One September Afternoon is a 1981 jazz album by saxophonist Art Pepper playing with Stanley Cowell, Howard Roberts, Cecil McBee and Carl Burnett.

The personnel is the same as on Pepper's previous album, Winter Moon, but without the strings.

Track listing
"Mr.

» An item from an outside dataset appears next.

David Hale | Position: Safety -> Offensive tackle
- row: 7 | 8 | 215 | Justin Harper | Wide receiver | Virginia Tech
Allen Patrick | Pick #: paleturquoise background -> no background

Big Falls His J.G. Hand" (Art Pepper) – 6:09
"Close To You Alone" (Cecil McBee) – 6:43
"There Will Never Be Another You" (Harry Warren, Mack Gordon) – 6:09
"Melolev" (Art Pepper) – 5:27
"Goodbye, Again!" (Stanley Cowell) – 6:23
"Brazil" (Ary Barroso) – 8:30
(Recorded on 5 September 1980.)

Personnel
Art Pepper – alto saxophone
Stanley Cowell – piano
Howard Roberts – guitar (on "Mr. Big" and "Brazil" only)
Cecil McBee – bass
Carl Burnett – drums

Stanley Cowell does not play on "Brazil"; Howard Roberts adds a second guitar part.

References

Sources
Richard Cook & Brian Morton. The Penguin Guide to Jazz on CD. Penguin, 4th edition, 1998.